* [Required action]: Continue the article on kosher desserts for Jewish holidays and Shabbat from the point where it stops, picking up directly after its final sentence.

* [Extract provided]:
Jewish cuisine is rich in traditions and recipes steeped in religious and cultural significance. Kosher desserts hold a special place during Jewish holidays and Shabbat, the weekly day of rest.
Now we will therefore explore the main Jewish holidays and the typical desserts for these occasions. Additionally, we will delve into what it means to observe Shabbat and the delights that are served to celebrate it. To conclude, we will illustrate the recipes for some typical Jewish desserts: Challah, Sweet Kugel, and Baklava.
What are the main Jewish holidays?
Jewish religion is characterized by various holidays, each with its own spiritual meaning and culinary traditions. Some of the most important holidays are:
- Rosh Hashanah: the Jewish New Year, a time for reflection and hope for a sweet and prosperous new year.
- Yom Kippur: the Day of Atonement, the holiest holiday in Judaism, marked by fasting and prayer.
- Sukkot: the Festival of Booths, celebrating the harvest and divine protection during the Exodus from Egypt.
- Hanukkah: the Festival of Lights, commemorating the miracle of the oil that lasted eight days in the Temple of Jerusalem.
- Purim: a festival of joy and celebration, commemorating the story of Esther and the salvation of the Jewish people.
- Pesach: Passover, which commemorates the liberation of the Jews from slavery in Egypt and the Exodus.
What desserts do Jews eat during the holidays?
Each Jewish holiday features specific desserts that carry symbolism related to the celebration’s meaning. Here are some examples of desserts consumed during major Jewish holidays:
- Rosh Hashanah: during the Jewish New Year, sweets such as honey cake and apples dipped in honey are eaten to symbolize the hope for a sweet year. Desserts made with pomegranate are also common, as they represent abundance and prosperity.
- Hanukkah: during the Festival of Lights, sufganiyot, jelly-filled doughnuts, are prepared, symbolizing the miracle of the oil. Other fried desserts include latkes (potato pancakes) served with a sweet sauce.
- Purim: hamantaschen, or “Haman’s ears,” are triangular-shaped cookies filled with jam or poppy seeds, recalling the story of Purim and the salvation of the Jewish people.
- Pesach: during Passover, leavened foods cannot be consumed. Therefore, typical desserts include almond cake and coconut macaroons, made without yeast.
- Sukkot: fruit-based desserts are traditional during Sukkot, as this holiday celebrates the harvest. Pies made of apples or figs are often prepared.

* [Data records]:
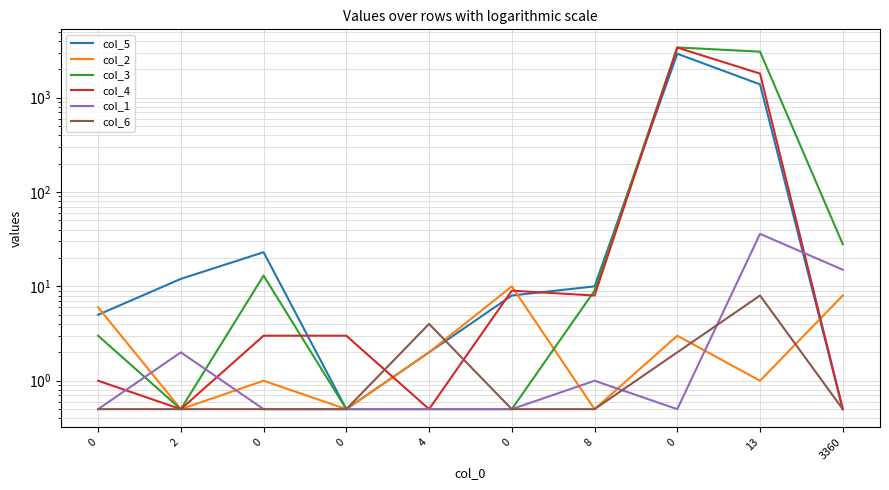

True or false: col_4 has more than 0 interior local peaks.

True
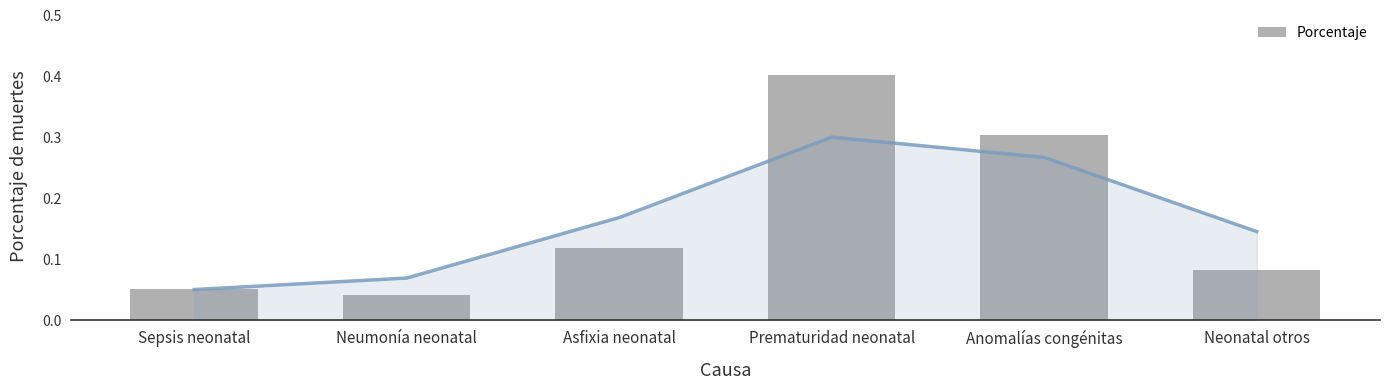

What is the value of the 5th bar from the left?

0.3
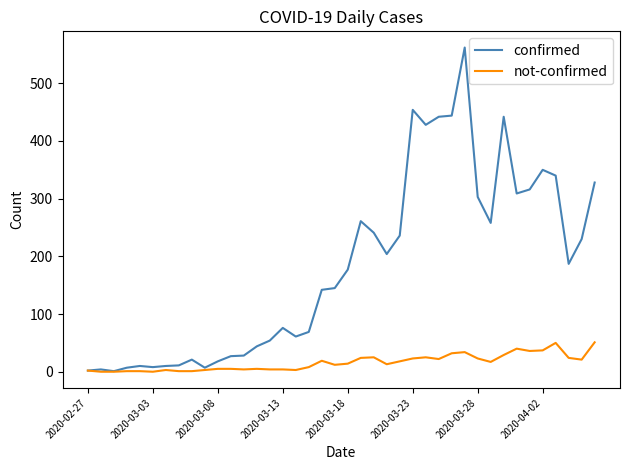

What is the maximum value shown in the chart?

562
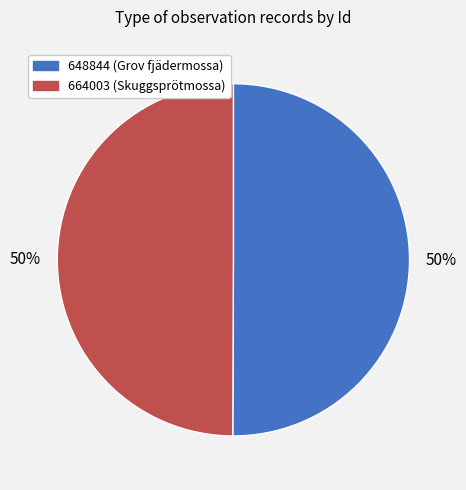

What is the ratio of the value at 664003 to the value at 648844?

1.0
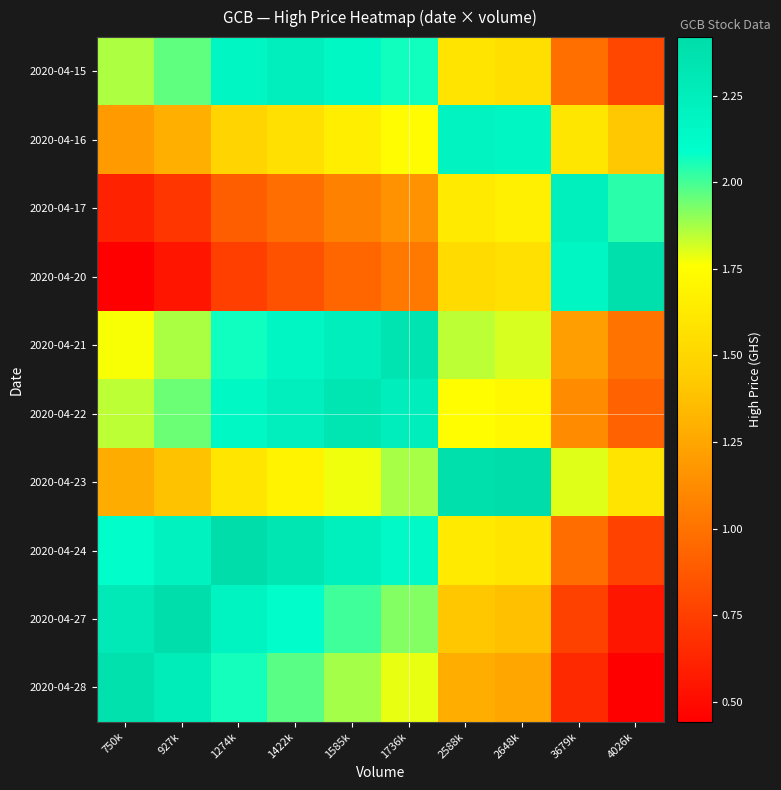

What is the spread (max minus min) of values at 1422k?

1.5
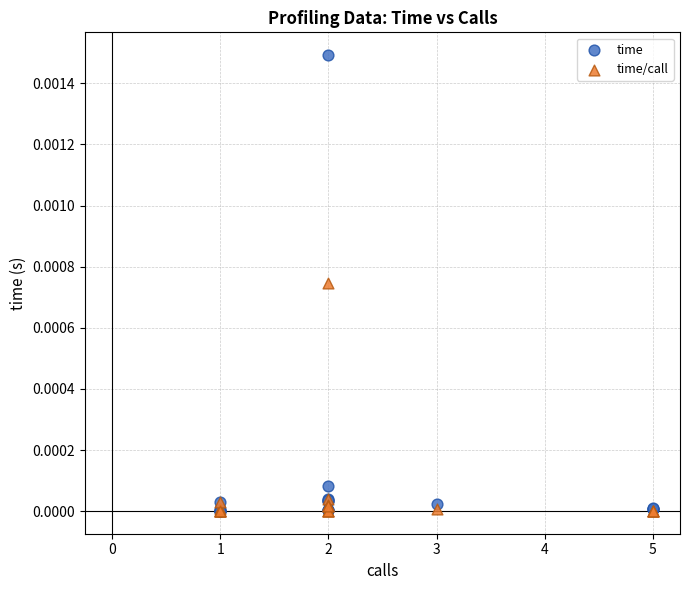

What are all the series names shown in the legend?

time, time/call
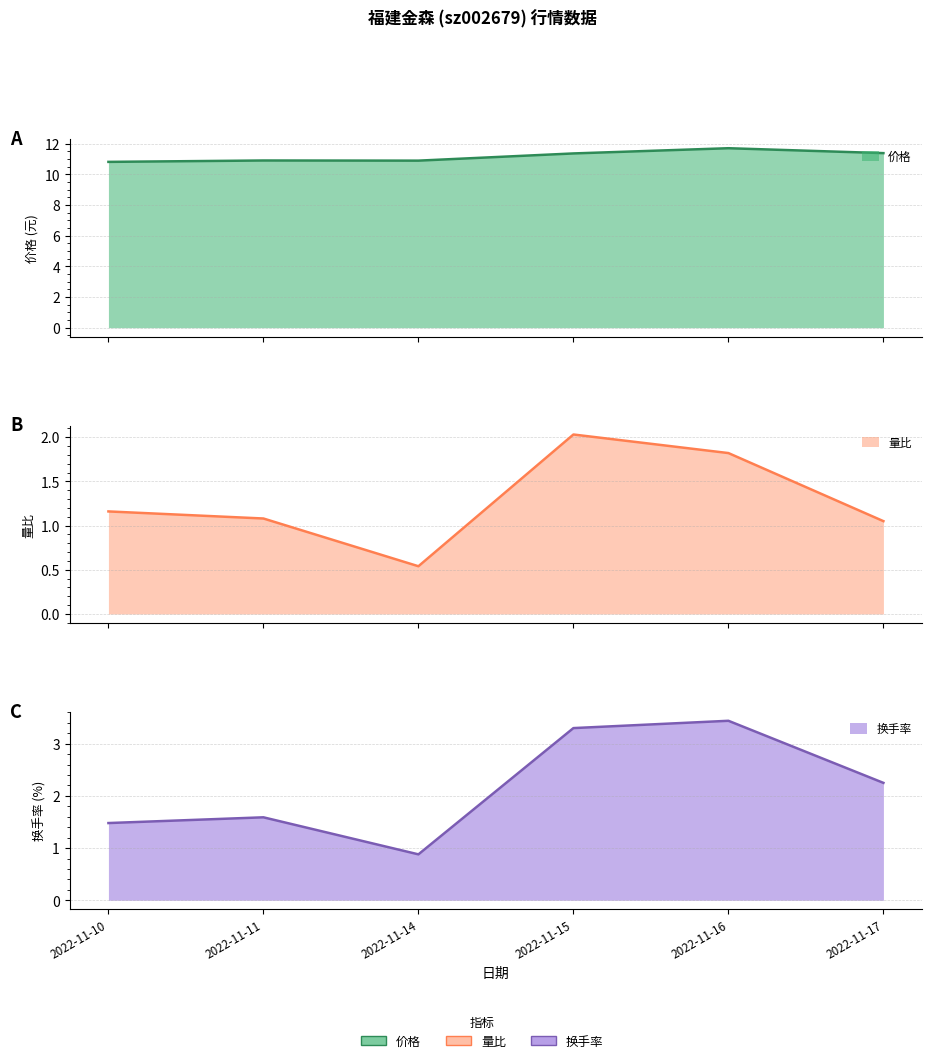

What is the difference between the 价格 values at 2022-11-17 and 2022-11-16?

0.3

* [Written response]:
What is Shabbat?
Shabbat is the weekly day of rest celebrated from sunset on Friday to sunset on Saturday. During this day, Jews commemorate the creation of the world, when, according to the Torah, God rested on the seventh day after creating the universe.
Shabbat is a time dedicated to spirituality, rest, and family, marked by ceremonies and three main meals, all accompanied by prayers and special blessings.
Shabbat is one of the most important aspects of Jewish life and is celebrated with a traditional dinner on Friday evening, beginning with the kiddush (blessing of the wine) and the blessing of the challah, the braided bread.
What is eaten during Shabbat?
During Shabbat, food is prepared in advance, as cooking is prohibited during the day of rest. The Shabbat dinner is typically a hearty meal that includes various dishes, such as challah, meat-based dishes, sides, and naturally, desserts.
Among the typical Shabbat desserts we can find:
- Challah: challah is a slightly sweet braided bread, often served with honey to start the meal sweetly. Although not a true dessert, its sugary flavor makes it suitable for accompanying the end of the meal.
- Sweet Kugel: kugel is a dish made from pasta or potatoes that can be either sweet or savory. The sweet version, made with noodles, sugar, raisins, and spices, is very popular during Shabbat.
- Simple cakes: cakes like honey cake or fruit-based desserts are often prepared to conclude the Shabbat dinner.
- Baklava: during Shabbat, baklava, a layered dessert with nuts and sweet syrup, may also be served, adding a rich and fragrant note to the end of the meal.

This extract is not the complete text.